* **AUSGEWÄHLTER TEXTAUSZUG**
....
# Köderfrage



## Henryhst (4. Dezember 2010)

Habe grade mal bissel in meinen alten kisten rumgekramt und haben ein paar alte ..ELBE TORSK.. gefunden!Der sieht finde ich fast so aus wie der gno(komisch hmm) von falkfish also müste der doch auch was sein für Mefo oder?

Lg Henryhst


----------



## barschkönig (4. Dezember 2010)

*AW: Köderfrage*

Hmm wirklich sehr ähnlich zum Gno, versuchs einfach mal mit dem:vik:


----------



## volkerm (4. Dezember 2010)

*AW: Köderfrage*

Herrlich,

schön dunkel, Form passt auch; binde den am 16. doch gleich mal dran.

Grüße

Volker


----------



## mefohunter84 (4. Dezember 2010)

*AW: Köderfrage*

Interessante Farbe, schön mit Punkten und windschnittige Form.
Einen ähnlichen Köder hatte ich mal (zu Zeiten, als es die DDR noch gab) und der hatte an der Rückseite einen Bleikern. War halb Pilker halb Blinker.
In der Peene habe ich damit mal Zander gefangen.

Probier den Köder einfach aus. Wenn die Bedingungen stimmen, z.B. Lichtverhältnisse, dann kann es durchaus fuzen.

TL
Rolf


----------



## Angel_Christian (4. Dezember 2010)

*AW: Köderfrage*

Er kommt dem gno in der Farbe Herbstfarben sehr nah.Der sollte die Mefos schon in den Kescher bringen. . .

Viel Erfolg


----------



## Andi Elbe (4. Dezember 2010)

*AW: Köderfrage*

Wenn man an den Köder glaubt, fängt der auch Fisch!!
Ohne Vertrauen in das Blech braucht man die Köder gar nicht montieren #6


----------



## volkerm (4. Dezember 2010)

*AW: Köderfrage*

Montieren, losgehen, fangen.
Das Ding fängt nicht schlechter, als die Internet- gehypten Spezialköder für 8 Euronen.

Grüße

Volker


----------



## xfishbonex (4. Dezember 2010)

*AW: Köderfrage*



volkerma schrieb:


> Montieren, losgehen, fangen.
> Das Ding fängt nicht schlechter, als die Internet- gehypten Spezialköder für 8 Euronen.
> 
> Grüße
> ...


 #6genau 
im www fängst du keine fische 
nur der köder der in der welle spielt fängt fische :g 
also versuchen 
ein kollege von mir baut aus ess läufeln blinker und die gehen ab wie schmitz katze lg andre


----------



## xfishbonex (4. Dezember 2010)

*AW: Köderfrage*



mefohunter84 schrieb:


> Interessante Farbe, schön mit Punkten und windschnittige Form.
> Einen ähnlichen Köder hatte ich mal (zu Zeiten, als es die DDR noch gab) und der hatte an der Rückseite einen Bleikern. War halb Pilker halb Blinker.
> In der Peene habe ich damit mal Zander gefangen.
> 
> ...


 hallo rolf das mit den licht verhältnissen muß du mir mal erklären


----------



## volkerm (4. Dezember 2010)
....
* **BEREITGESTELLTE DATENSÄTZE**
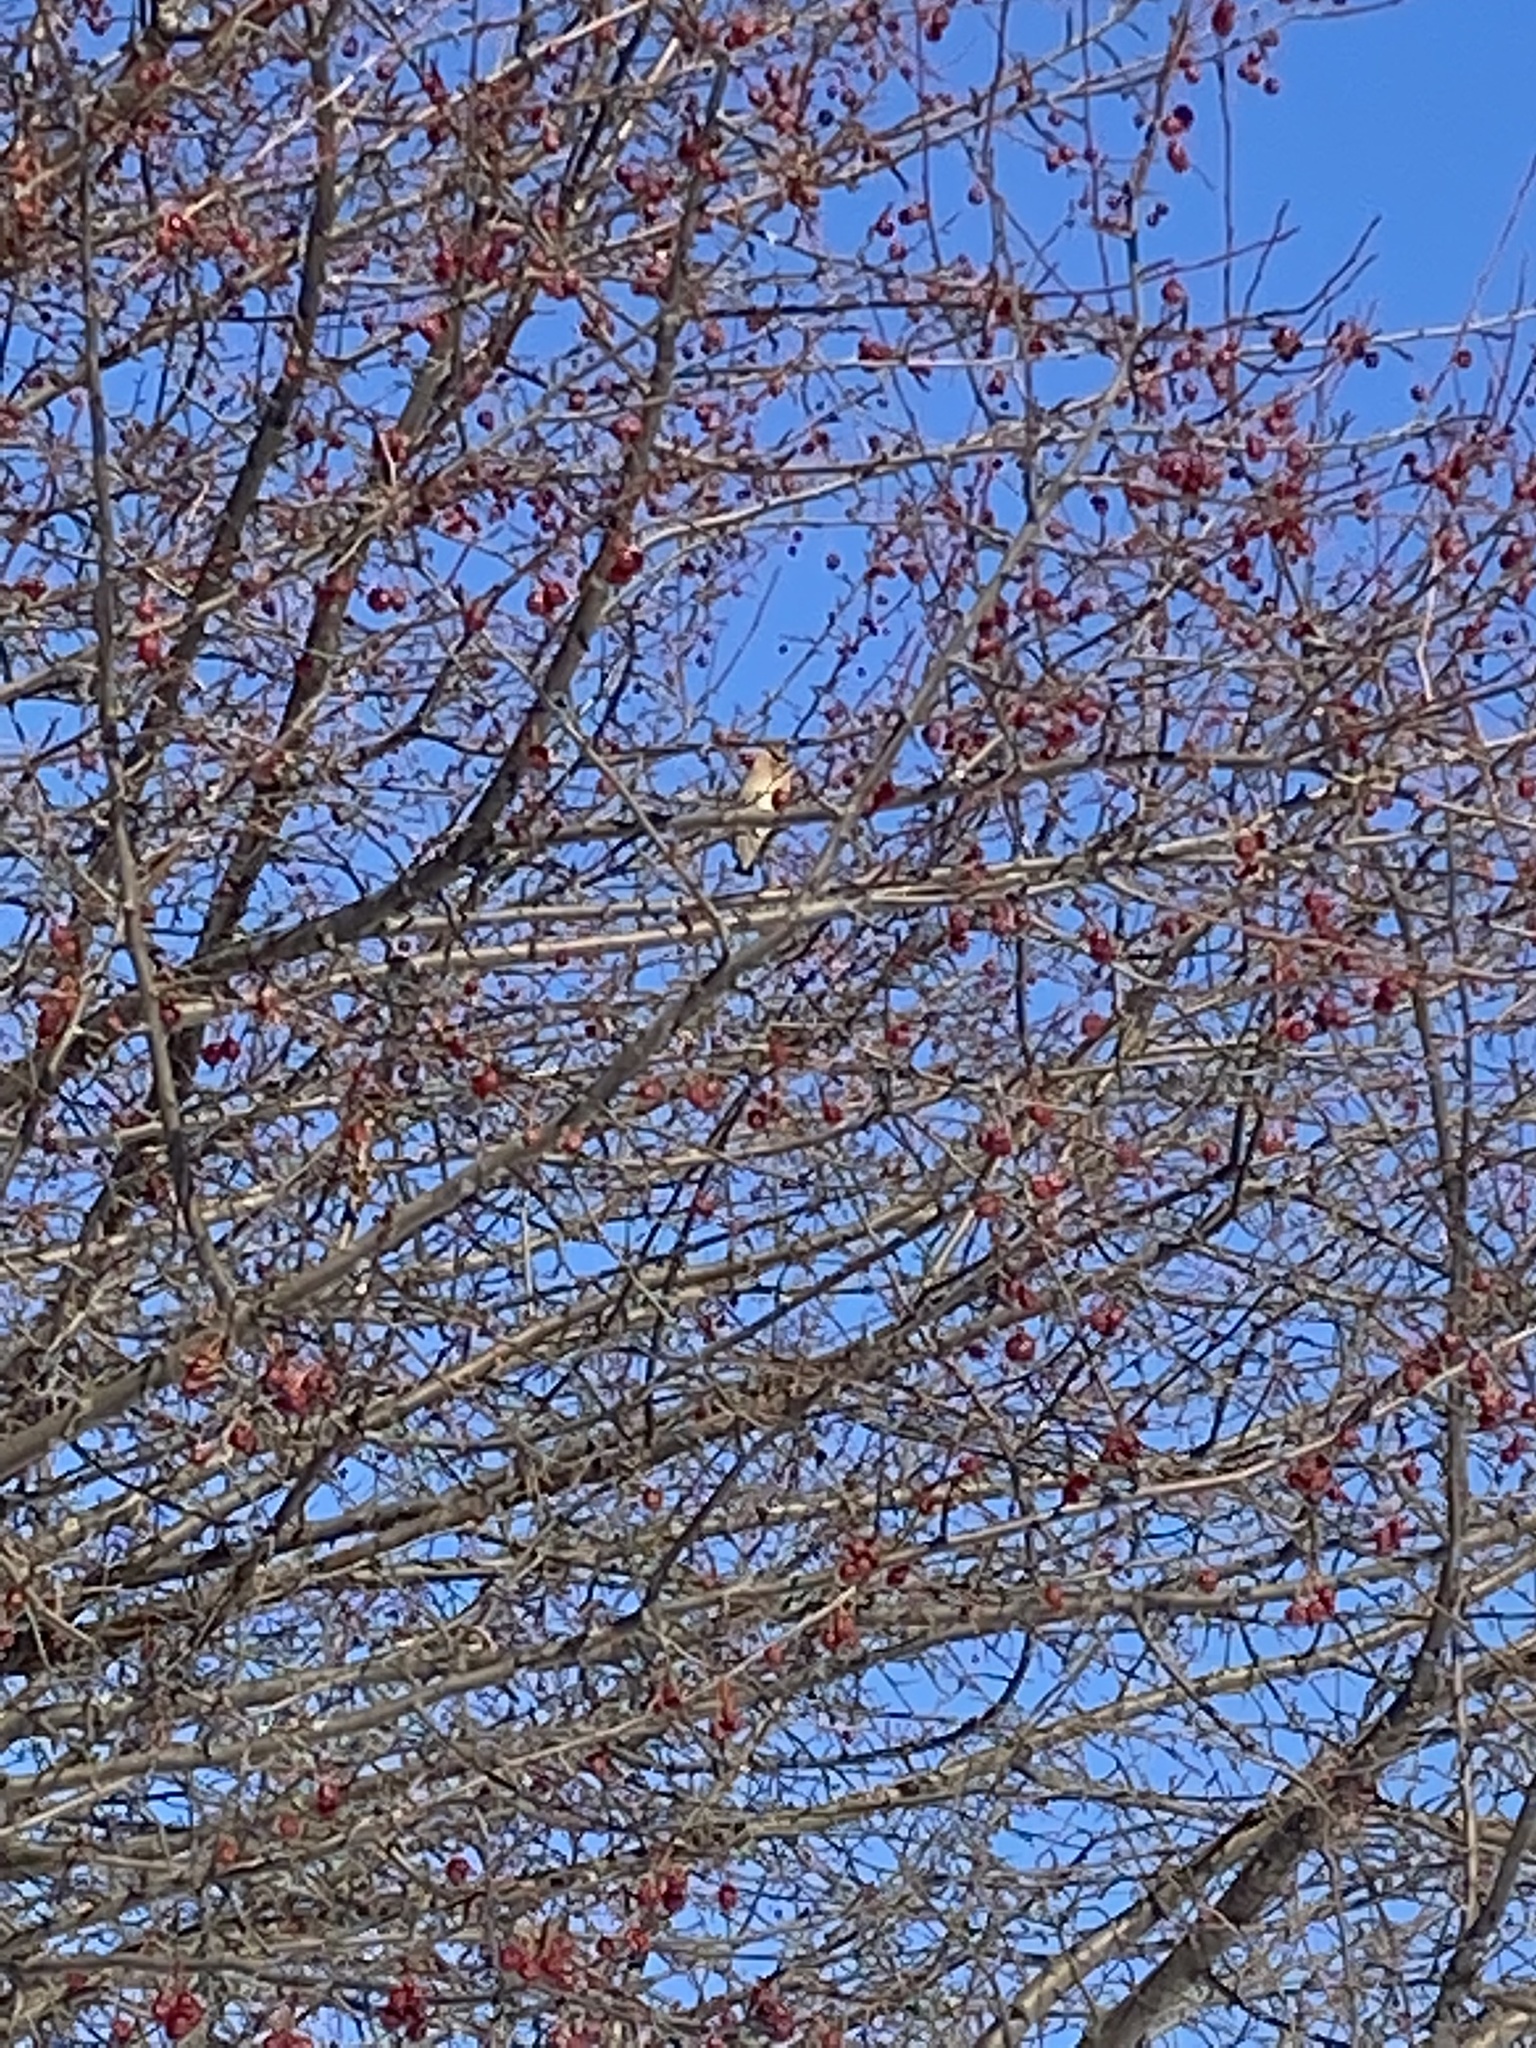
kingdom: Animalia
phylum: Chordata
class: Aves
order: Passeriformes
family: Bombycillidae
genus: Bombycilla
....
* **ZU ERLEDIGENDE AUFGABEN**
(1) In welchem Fluss hat mefohunter84 laut dem Forumstext zur Köderfrage mit einem ähnlichen Köder Zander gefangen?
(2) Nimm bitte aus dem Forumstext zur Köderfrage den Teil, der mit den Worten „Habe grade mal“ anfängt und mit „für Mefo oder?“ aufhört, und setze darin „gestöbert“ an die Stelle von „rumgekramt“.

* **DIE ERGEBNISSE**
(1) In der Peene.

(2)
Habe grade mal bissel in meinen alten kisten gestöbert und haben ein paar alte ..ELBE TORSK.. gefunden!Der sieht finde ich fast so aus wie der gno(komisch hmm) von falkfish also müste der doch auch was sein für Mefo oder?